Иван Гундулич. Рисунок, 1861 год
В 1950 году в Дубровнике состоялась 9-я Шахматная олимпиада. По наказу коммунистической партии победу одержала сборная Югославии, на первой доске отлично играл Светозар Глигорич, имя которого мне знакомо еще по занятиям в школьном шахматном кружке. Соревнования вызвали ажиотаж, а на матче югославов с американцами (окончился вничью) три зала Галереи искусств не смогли вместить всех пожелавших стать зрителями. Но советскому гроссмейстеру шах и мат Глигорич все-таки не поставил: турнир выпал на время политического конфликта между Тито и Сталиным, поэтому страны Восточного блока свои команды не прислали. В Дубровнике, понятное дело, сошли от шахматного счастья с ума и отыскали в летописях нужную информацию: первую партию в Республике Рагуза сыграли в далеком 1422 году.

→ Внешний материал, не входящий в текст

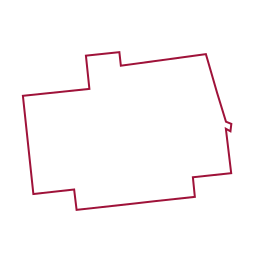 Tuscarawas, Ohio, United States of America (Equal Earth projection), rotated 82°
{"feature_id": "52423323B94424103890514", "entity_name": "Tuscarawas", "entity_type": "district", "adm_level": 2, "iso_a3": "USA", "parent_name": "United States of America", "parent_adm1": "Ohio", "projection": "equal_earth", "projection_center": [-81.461, 40.441], "detail": "fine", "context": "isolated", "style": "outline", "palette": "rose", "viewbox_px": 256, "rotation_deg": 82, "n_neighbors": 0, "source": "geoboundaries", "source_scale": "gbopen_adm2", "svg_char_len": 400}
<svg xmlns="http://www.w3.org/2000/svg" viewBox="0 0 256 256"><g transform="rotate(82 128 128)"><path d="M203.7,131.1L204.2,111.5L205.5,71.4L185.8,70.6L187.1,32.1L142.4,31.2L145.5,27.0L138.3,25.1L135.4,30.1L105.4,34.9L72.5,39.6L65.7,40.6L65.3,126.4L51.7,126.0L50.5,159.6L83.9,160.8L81.5,227.6L180.2,230.9L181.4,189.9L201.9,190.3L203.7,131.1Z" fill="none" stroke="#9f1239" stroke-width="2"/></g></svg>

По просьбе ФИДЕ сербский скульптор Петар Почек изготовил к домашней олимпиаде раритетный игровой сет: 50 клетчатых досок и 50 двойных наборов фигур повышенной устойчивости, без религиозной символики, легких, но не выскальзывающих из пальцев, верных пропорций и чистых линий, из клена и ореха естественных цветов, с подкладками изумрудного войлока. Любой из этих комплектов, которые теперь, по уверениям знатоков, невозможно отыскать, на аукционном рынке оценивался бы в миллионы долларов. Роберт Фишер, едва ли не лучший гроссмейстер минувшего века, считал «дубровницкие шахматы» залогом побед и прятал доску вместе с фигурами в специальном сейфе.